Sévère. C’est le ton adopté par le père Ludovic Rabenatoandro, vicaire général du diocèse d’Antananarivo, hier, pour dénoncer la situation des agriculteurs. Depuis le début de la semaine, des responsables de l’église catholique se tiennent aux cotés des paysans pour bétonner leur revendication et les dénonciations des difficultés auxquelles ils font face. L’ouverture de la foire des paysans au Bureau de coordination de ses actions sociales (BUCAS), à Antanimena, le diocèse d’Antananarivo a, semble-t-il, voulu réaffirmer cet engagement.
Non seulement, le diocèse d’Antananarivo héberge mais, il appuie aussi les agriculteurs dans l’organisation de cette foire. Après avoir conduit la messe d’ouverture, le vicaire général a pris la parole durant les séries de discours d’ouverture. Devant une assistance composée de paysans, mais, surtout, de représentants ministériels, le religieux a prononcé des mots qui sonnent fortement comme des semonces contre « les responsables à tous les niveaux », comme il le souligne.

Engagement
« Qu’importe si nous sommes écoutés ou pas. Comme Jean, faisons une introspection sur notre rôle en tant qu’homme d’église, en tant que responsable et n’hésitons pas à dénoncer. Cela parce que la majorité d’entre eux affirment être des chrétiens, des fils de Dieu. Nous sommes investis d’une mission, (…) si nous voulons que le bien-être et la félicité se perpétuent, faites le bien. Accomplissez votre tâche avec volonté et droiture (…) », a déclaré le père Rabenatoandro.
Durant son intervention, le vicaire général a pesté contre « l’accaparement » des terres des paysans. « Les terres sur lesquelles ils vivent et qui les  font vivre sont accaparées. Où iront-ils, la capitale est saturée, alors qu’en brousse, leurs biens sont spoliés, sans parler de l’insécurité. Il est temps d’en parler car ce sont ces gens qui font vivre la population. (…) Personne n’apportera, ne serait ce qu’une cuillérée de cette terre dans la tombe, alors laissons les gens vivre et protégeons leur métier (…) », a tonné le responsable du diocèse d’Antananarivo.
Cette prise de position du père Rabenatoandro intervient deux jours après la manifestation de Soamaha­manina, où des villageois, en majorité agriculteurs, ont contesté la mise en marche d’un projet d’investissement minier chinois. Un mouvement où des responsables de l’église catholique étaient, visiblement, partisans. L’événement a, certes, coïncidé avec la clôture d’une assemblée générale de Justice et paix, mais les discours prononcés par les religieux durant la séance de clôture ont été centrés sur les revendications des habitants de la commune.

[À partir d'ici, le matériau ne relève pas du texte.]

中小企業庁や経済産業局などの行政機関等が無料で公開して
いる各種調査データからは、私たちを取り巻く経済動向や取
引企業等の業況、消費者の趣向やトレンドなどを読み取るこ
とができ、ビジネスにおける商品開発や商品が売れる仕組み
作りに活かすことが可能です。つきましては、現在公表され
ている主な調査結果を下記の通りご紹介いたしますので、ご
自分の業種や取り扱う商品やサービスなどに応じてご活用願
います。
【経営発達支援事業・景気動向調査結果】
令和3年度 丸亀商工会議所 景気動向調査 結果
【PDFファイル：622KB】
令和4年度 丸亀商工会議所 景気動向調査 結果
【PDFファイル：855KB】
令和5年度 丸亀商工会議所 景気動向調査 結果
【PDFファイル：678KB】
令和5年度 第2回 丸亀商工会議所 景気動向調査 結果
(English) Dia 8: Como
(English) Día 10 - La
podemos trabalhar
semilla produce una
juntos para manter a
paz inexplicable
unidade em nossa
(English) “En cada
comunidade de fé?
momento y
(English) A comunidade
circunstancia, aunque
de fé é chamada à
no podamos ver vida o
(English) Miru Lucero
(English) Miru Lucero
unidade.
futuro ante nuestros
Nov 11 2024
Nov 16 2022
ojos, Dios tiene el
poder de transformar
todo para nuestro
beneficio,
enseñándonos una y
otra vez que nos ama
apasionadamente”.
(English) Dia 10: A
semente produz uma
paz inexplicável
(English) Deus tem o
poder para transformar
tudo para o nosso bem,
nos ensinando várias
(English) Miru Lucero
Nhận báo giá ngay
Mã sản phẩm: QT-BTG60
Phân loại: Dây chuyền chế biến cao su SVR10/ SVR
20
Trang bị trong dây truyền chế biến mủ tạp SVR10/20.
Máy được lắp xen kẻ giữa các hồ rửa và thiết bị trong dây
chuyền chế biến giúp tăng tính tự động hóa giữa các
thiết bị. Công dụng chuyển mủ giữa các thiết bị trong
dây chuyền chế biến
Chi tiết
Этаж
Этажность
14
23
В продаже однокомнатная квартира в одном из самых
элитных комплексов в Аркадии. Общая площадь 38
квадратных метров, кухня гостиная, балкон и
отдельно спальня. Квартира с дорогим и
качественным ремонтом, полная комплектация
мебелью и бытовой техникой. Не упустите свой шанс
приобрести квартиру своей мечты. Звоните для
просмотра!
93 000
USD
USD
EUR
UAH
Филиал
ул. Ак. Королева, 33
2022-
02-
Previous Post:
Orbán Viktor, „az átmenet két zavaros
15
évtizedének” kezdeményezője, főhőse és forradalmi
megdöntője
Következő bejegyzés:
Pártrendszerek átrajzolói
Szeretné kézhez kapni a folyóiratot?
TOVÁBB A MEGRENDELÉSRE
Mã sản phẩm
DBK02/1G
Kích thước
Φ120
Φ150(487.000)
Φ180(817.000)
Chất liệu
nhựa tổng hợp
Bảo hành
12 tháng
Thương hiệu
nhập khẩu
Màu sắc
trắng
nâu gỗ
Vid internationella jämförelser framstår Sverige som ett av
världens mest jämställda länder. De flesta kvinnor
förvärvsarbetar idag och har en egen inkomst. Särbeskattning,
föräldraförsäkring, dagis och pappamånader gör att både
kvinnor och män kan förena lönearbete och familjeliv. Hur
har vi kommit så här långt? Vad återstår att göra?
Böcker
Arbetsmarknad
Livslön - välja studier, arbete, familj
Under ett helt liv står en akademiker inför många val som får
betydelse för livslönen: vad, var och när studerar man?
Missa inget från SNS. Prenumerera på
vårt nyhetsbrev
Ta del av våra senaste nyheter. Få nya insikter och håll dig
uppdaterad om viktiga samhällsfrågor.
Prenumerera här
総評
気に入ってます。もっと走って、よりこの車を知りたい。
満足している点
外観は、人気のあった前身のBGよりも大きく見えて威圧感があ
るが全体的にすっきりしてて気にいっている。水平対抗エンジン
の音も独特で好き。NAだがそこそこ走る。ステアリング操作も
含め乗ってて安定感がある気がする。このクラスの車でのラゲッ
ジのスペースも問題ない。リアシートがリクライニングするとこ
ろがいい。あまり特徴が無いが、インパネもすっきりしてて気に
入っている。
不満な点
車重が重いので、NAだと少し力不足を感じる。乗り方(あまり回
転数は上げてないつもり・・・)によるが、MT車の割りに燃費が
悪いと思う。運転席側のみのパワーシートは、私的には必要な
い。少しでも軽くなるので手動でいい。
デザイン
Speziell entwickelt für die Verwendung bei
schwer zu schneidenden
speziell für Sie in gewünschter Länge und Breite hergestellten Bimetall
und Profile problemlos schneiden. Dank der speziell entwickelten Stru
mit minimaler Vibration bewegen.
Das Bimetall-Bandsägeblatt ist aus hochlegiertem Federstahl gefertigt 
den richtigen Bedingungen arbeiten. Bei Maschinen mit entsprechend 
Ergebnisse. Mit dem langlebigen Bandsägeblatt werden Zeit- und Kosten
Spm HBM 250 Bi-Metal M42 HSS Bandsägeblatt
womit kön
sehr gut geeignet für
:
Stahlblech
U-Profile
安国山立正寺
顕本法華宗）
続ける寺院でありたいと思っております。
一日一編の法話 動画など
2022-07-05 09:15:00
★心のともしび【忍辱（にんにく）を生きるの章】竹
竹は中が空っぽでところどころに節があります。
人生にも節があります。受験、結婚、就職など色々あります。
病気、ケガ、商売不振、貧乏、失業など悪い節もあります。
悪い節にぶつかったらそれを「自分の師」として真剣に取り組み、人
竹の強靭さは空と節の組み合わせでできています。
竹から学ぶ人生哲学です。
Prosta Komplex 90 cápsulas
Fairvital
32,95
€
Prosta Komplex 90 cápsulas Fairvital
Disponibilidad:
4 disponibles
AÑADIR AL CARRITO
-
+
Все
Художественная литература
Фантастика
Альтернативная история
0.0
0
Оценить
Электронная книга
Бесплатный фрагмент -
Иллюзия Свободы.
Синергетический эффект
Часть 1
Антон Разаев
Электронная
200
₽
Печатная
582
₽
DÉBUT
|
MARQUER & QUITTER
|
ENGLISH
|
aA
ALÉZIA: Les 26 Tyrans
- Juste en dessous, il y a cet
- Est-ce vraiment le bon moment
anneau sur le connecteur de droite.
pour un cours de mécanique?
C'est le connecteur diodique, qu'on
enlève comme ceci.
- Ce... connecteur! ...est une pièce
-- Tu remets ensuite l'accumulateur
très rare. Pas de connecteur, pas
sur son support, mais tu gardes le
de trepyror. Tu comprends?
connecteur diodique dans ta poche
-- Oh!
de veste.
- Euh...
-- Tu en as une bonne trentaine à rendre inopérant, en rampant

« L’église ne fait pas de politique, mais elle vous encourage, vous les laïcs à en faire. Faire de la politique pour le bien être commun, pour défendre l’intérêt du pays. Ce que je vous demande c’est : qu’importe ce qui se passera, restez solidaires », a, notamment, soutenu  monseigneur Jean Claude Randrianarisoa, évêque du diocèse de Miari­narivo. Les opinions dites, lundi, à Soamahamanina et, hier, à Antanimena pourraient faire état de l’engagement de certains responsables de l’église catholique dans la défense des agriculteurs.
Dans un de ses communiqués de ces derniers mois, la conférence des évêques de Madagascar (CEM), a, également, déjà fait part de ses doutes quant à la décision de léser les agriculteurs et éleveurs au profit des grands investissements, tout en faisant part de ses doutes quant à la clarté des projets. Une missive publiée, justement, dans un contexte de conflit foncier entre une autre compagnie d’investissement minier chinois et les habitants d’une localité dans la région Sofia.
La CEM, à chaque occasion, ne manque pas de rappeler aux responsables étatiques la nécessité d’avoir dans l’optique de chaque prise de décision, l’intérêt général. Hier, à la fin de son allocution, le vicaire général d’Antananarivo a semblé, lui aussi, remettre en cause la bonne foi des autorités politiques.